La piuttosto epocale decisione è stata presa, o meglio intrapresa, da Givenchy, che l’11 settembre ospiterà alla sua sfilata di New York ben 1.200 non addetti ai lavori, come riporta Wwd. Fra questi, 280 saranno studenti e docenti delle scuole di moda della città, fra cui il Parsons, il Fit e il Pratt Institute, ma la gran parte dei biglietti saranno riservati a chi si registrerà su un sito apposito, messo a punto da Givenchy insieme a Nycgo.com, il dipartimento marketing della città, a partire da domani. Altri 100 biglietti sono destinati ai residenti nella zona dove si terrà l’evento. Più approfonditi dettagli saranno comunicati nei prossimi giorni, ma è chiaro che per molti sarà irresistibile la possibilità di assistere non solo a una sfilata di uno dei brand più amati, ma magari seduti anche sul front row e accanto alle celebs amiche dello stilista Riccardo Tisci, come Kim Kardashian, Kanye West, Katy Perry e Lady Gaga.
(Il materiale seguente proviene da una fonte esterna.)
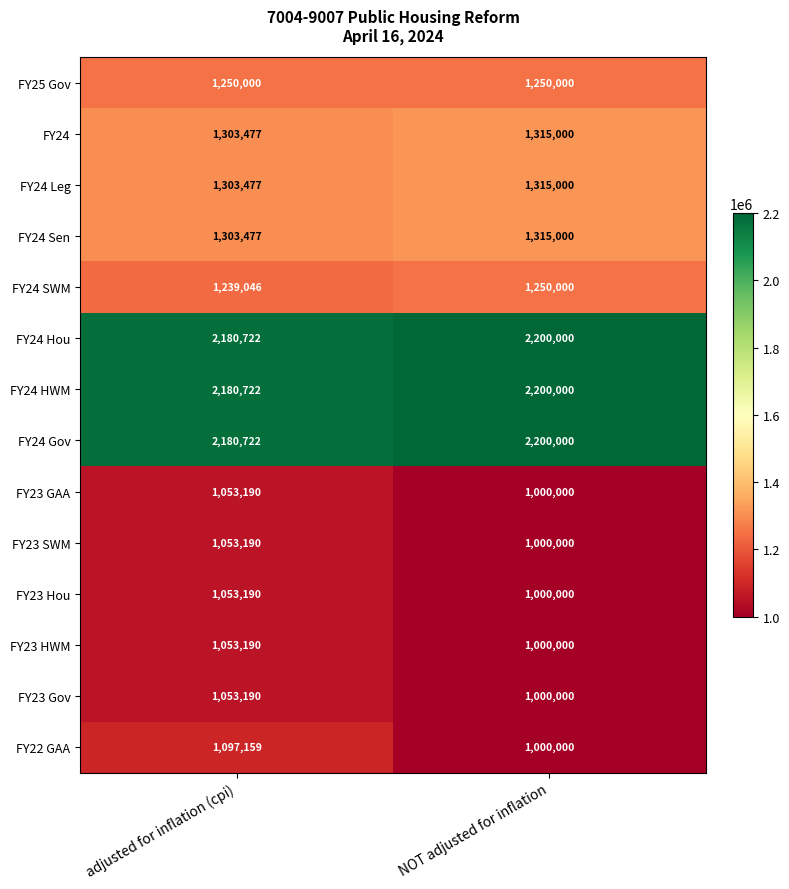

What is the difference between the maximum and minimum values in the FY23 SWM series?

53190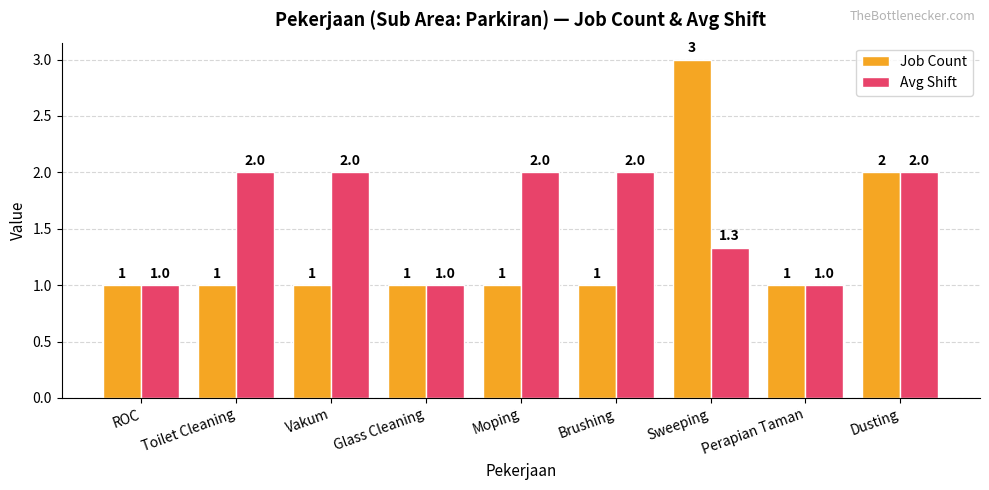

What are all the series names shown in the legend?

Job Count, Avg Shift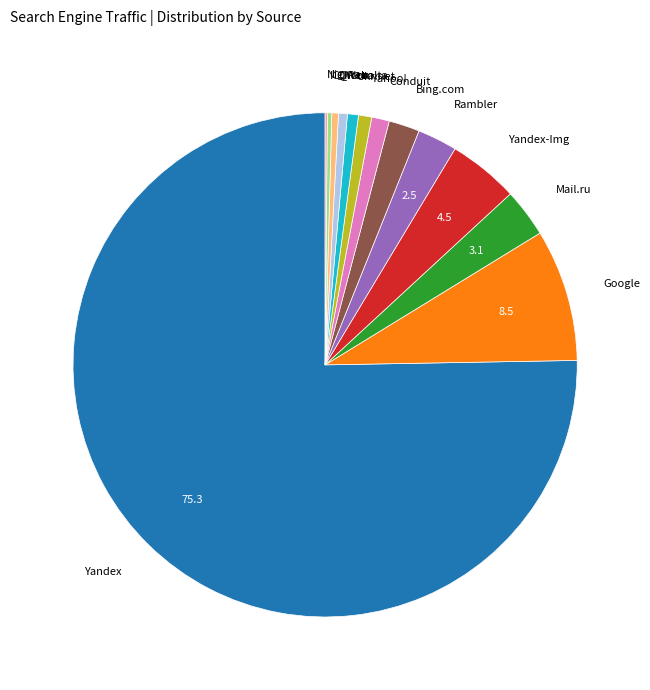

Is there any slice that represents more than half of the pie?

Yes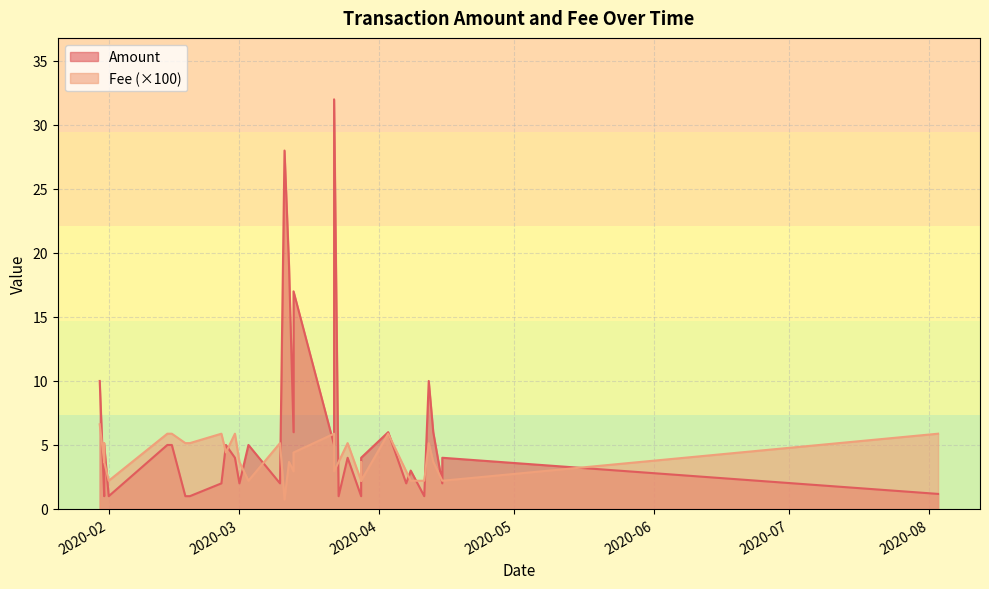

Rank the series by their maximum value, from lowest to highest.

Fee, Amount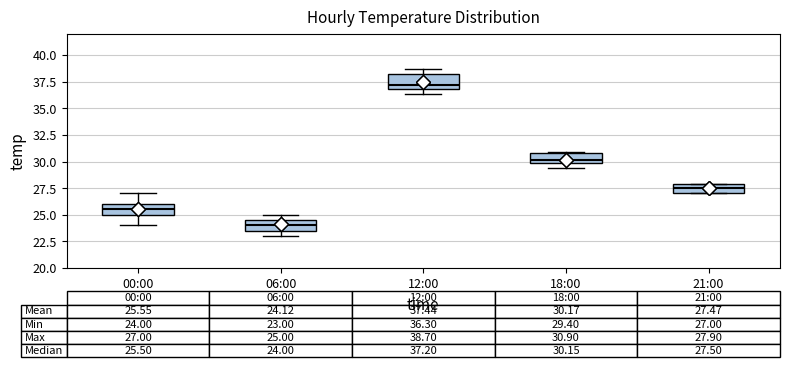

Which box's median line is the highest?

12:00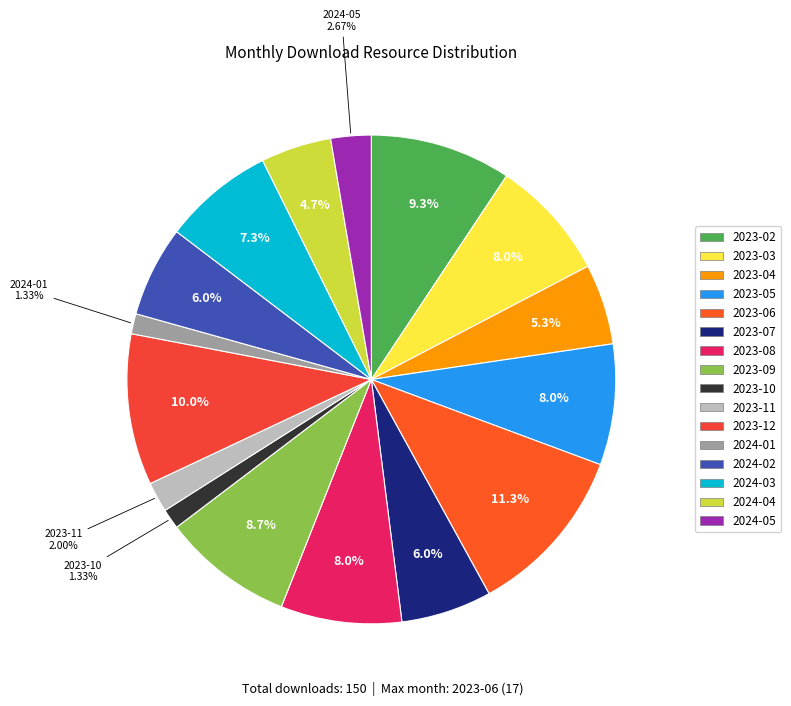

How many segments does this pie chart have?

16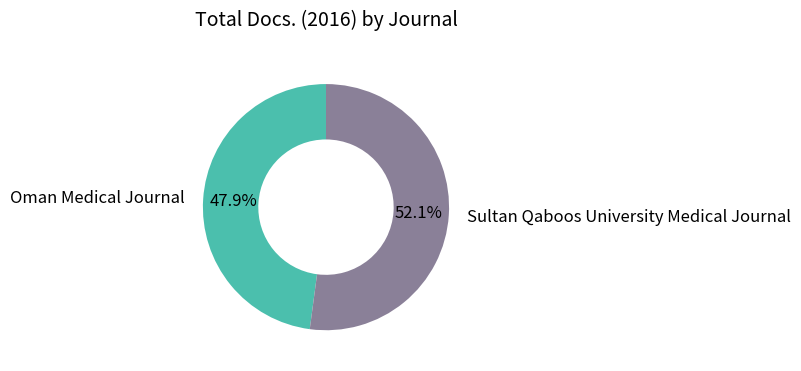

To the nearest percent, what is the combined percentage of Oman Medical Journal and Sultan Qaboos University Medical Journal?

100%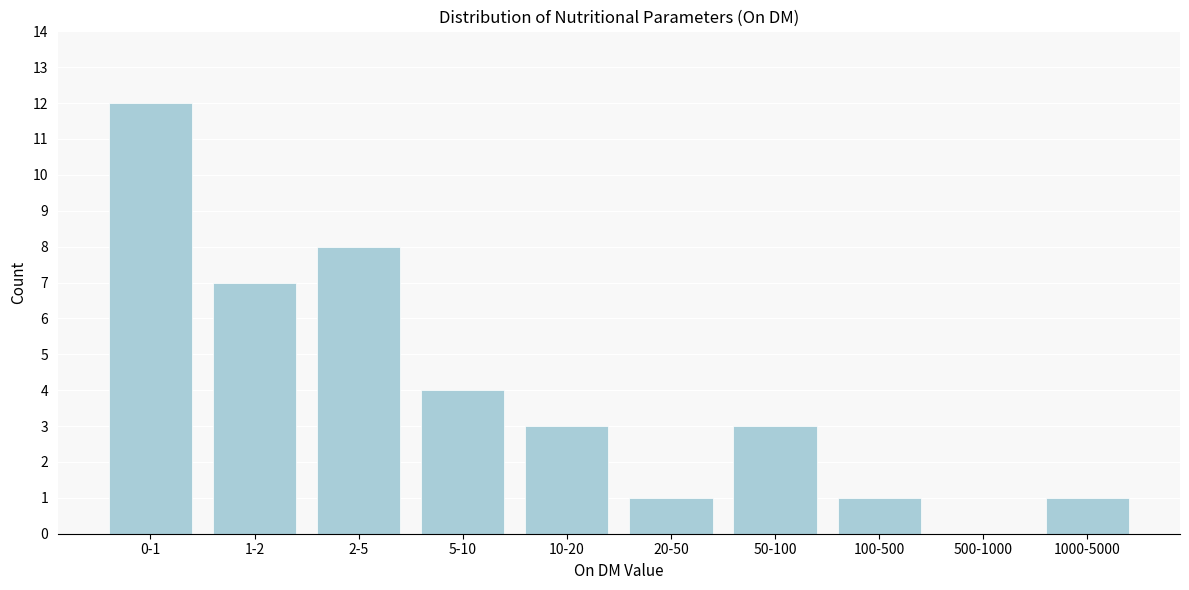

Reading left to right, transcribe all the data shown in this chart.

0-1=12	1-2=7	2-5=8	5-10=4	10-20=3	20-50=1	50-100=3	100-500=1	500-1000=0	1000-5000=1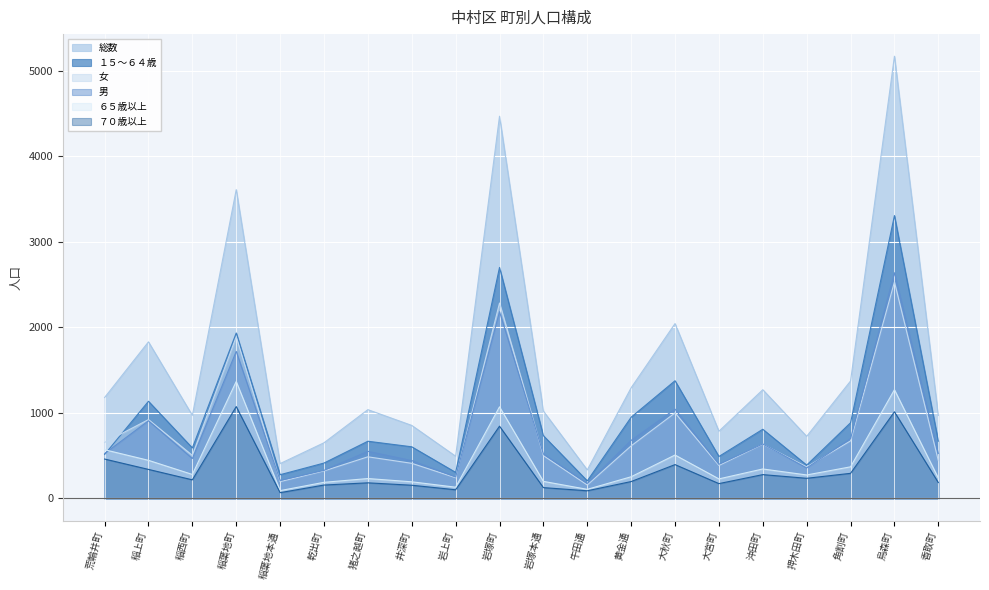

Which series has the largest range (max minus min)?

総数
Con questo passo Givenchy sembra voler ribadire la sua strategia di sperimentazione, condotta anche tramite la scelta di testimonial come Donatella Versace, icona ma anche diretta competitor del brand. Non solo: a giugno la maison aveva annunciato l’abbandono della storica location di Parigi, dove era stata fondata nel 1952 da monsieur Hubert de Givenchy, per New York. Forbes ha appena inserito solo sette aziende di moda nella sua classifica delle più innovative. Che debba subito rivederla?